Por eso, desde Ponte Your Moños lo dicen claro: la moda es política, porque los cuerpos chicanos han sido politizados. En ese contexto, mostrarse —con orgullo y sin disculpas— ya es una forma de resistencia.

Las trenzas y los moños no son solo estética. Son historia viva llevada en el cuerpo. Las trenzas simbolizan conexión, memoria y fortaleza; los lazos aportan una suavidad que no implica rendición. Juntos sostienen una tensión profundamente política: la de la ternura y la resiliencia coexistiendo en cuerpos que el sistema intenta invisibilizar.

Dulce explica que, su activismo está profundamente ligado a esa identidad híbrida. Desde la estética —lo que ella llama el maximalismo mexicano— responde a la presión de la asimilación forzada. Colores, listones, trenzas: todo aquello que históricamente fue visto como “demasiado” ahora se convierte en afirmación política.

Lo que comenzó como una acción pequeña en una protesta —trenzar el cabello y repartir listones— empezó a crecer. Las mujeres llegaban acompañadas de amigas, hermanas, madres. El acto de trenzar, dice Angélica, era casi instintivo: “Es algo que tenemos en nuestro ADN… sabemos hacerlo”.

El contexto migratorio que atraviesa este movimiento

Ponte Your Moños nace en un momento especialmente duro para las comunidades migrantes. Bajo las políticas impulsadas por el presidente de Estados Unidos, Donald Trump, el control migratorio se intensificó de forma drástica. Para diciembre de 2025, más de 2.5 millones de personas consideradas extranjeras sin documentos habían salido del país, entre deportaciones y “autodeportaciones”, de acuerdo con el Departamento de Seguridad Nacional (DHS). Solo ese año se registraron 605 mil deportaciones.

En México, la secretaria de Gobernación, Rosa Icela Rodríguez, informó que entre enero y diciembre de 2025 más de 145 mil mexicanas y mexicanos fueron repatriados desde Estados Unidos. 

A esto se suma que, en los primeros nueve meses de la administración Trump, el ICE detuvo a cerca de 220 mil personas, de las cuales más de un tercio eran mexicanas, según el Proyecto de Datos de Deportación de la Universidad de California en Berkeley.
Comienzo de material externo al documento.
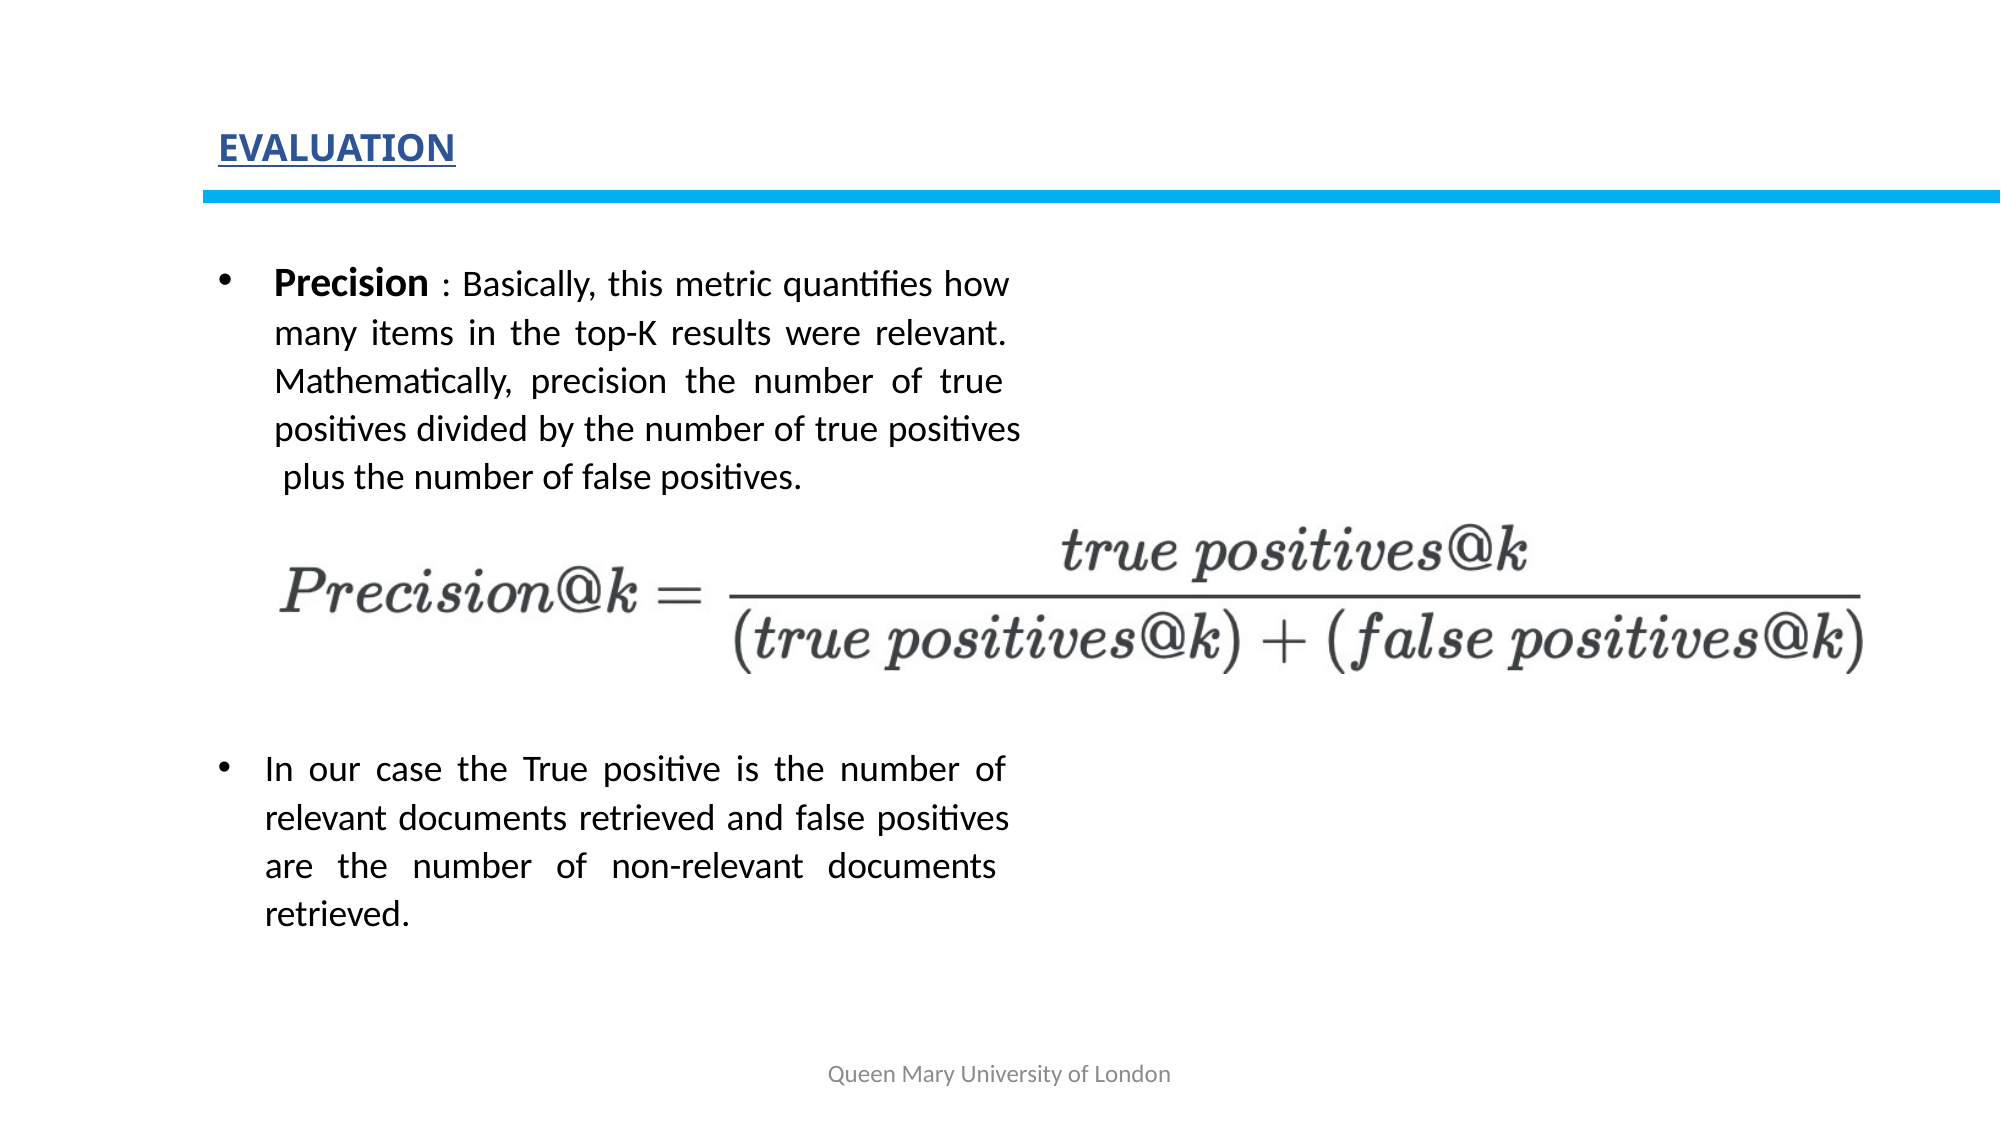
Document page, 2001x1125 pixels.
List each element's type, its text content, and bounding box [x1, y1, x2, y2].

text_box EVALUATION [203, 113, 1205, 177]
picture [279, 523, 1863, 674]
footer Queen Mary University of London [662, 1042, 1338, 1103]
text_box Precision : Basically, this metric quantifies how many items in the top-K results were relevant. Mathematically, precision the number of true positives divided by the number of true positives plus the number of false positives. In our case the True positive is the number of relevant documents retrieved and false positives are the number of non-relevant documents retrieved. [203, 243, 1036, 1015]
El discurso antiinmigrante también se traduce en violencia. En 2024, el FBI registró 11 mil 679 incidentes de crímenes de odio, y más de la mitad de las víctimas fueron atacadas por su raza, etnia o ascendencia.

Organizaciones civiles han advertido que estas políticas no solo criminalizan la migración, sino que alimentan la xenofobia y normalizan la deshumanización de quienes cruzan fronteras buscando sobrevivir.

Dulce también pone el foco en lo que ocurre dentro de los centros de detención:

“Los detenidos que son indocumentados trabajan al día 8 horas… por ganar cinco dólares. Y una llamada es cinco dólares. Tienen que trabajar toda la semana para hacer una llamada a su familia” (Dulce Flores.)

Ante esa realidad, Ponte Your Moños decidió que la estética debía ir acompañada de acciones concretas. El proyecto no solo organiza eventos donde voluntarias trenzan el cabello como símbolo de identidad y orgullo. También:

  • Dona dinero a vendedores ambulantes y trabajadores de la construcción afectados por redadas.
  • Colabora con organizaciones que generan espacios privados y seguros para personas indocumentadas que han sufrido discriminación o detenciones.
  • Deposita dinero en las cuentas de personas detenidas para que puedan hacer llamadas o comprar artículos básicos.
  • Crea espacios seguros donde mujeres pueden conectarse con su cultura sin miedo.

Del sur de California al 8M en Ciudad de México

Uno de los pasos más simbólicos del colectivo será llevar Ponte Your Moños a la marcha del 8 de marzo en la Ciudad de México. Para Dulce y Valeria, nacidas en Estados Unidos, representa cerrar el círculo identitario y vivir una experiencia de protesta distinta, con una fuerza estética y política que reconocen en México.

El plan es participar activamente repartiendo listones y moños, proyectando un mensaje “loud and proud”: mujeres mexicanas de ambos lados de la frontera están unidas.

Porque al final, Ponte Your Moños no es solo trenzar cabello. Es trenzar comunidad en tiempos donde el miedo intenta deshacerla.

Y en cada lazo, en cada trenza, se afirma algo esencial: sus raíces no son una debilidad. Son su mayor fuerza.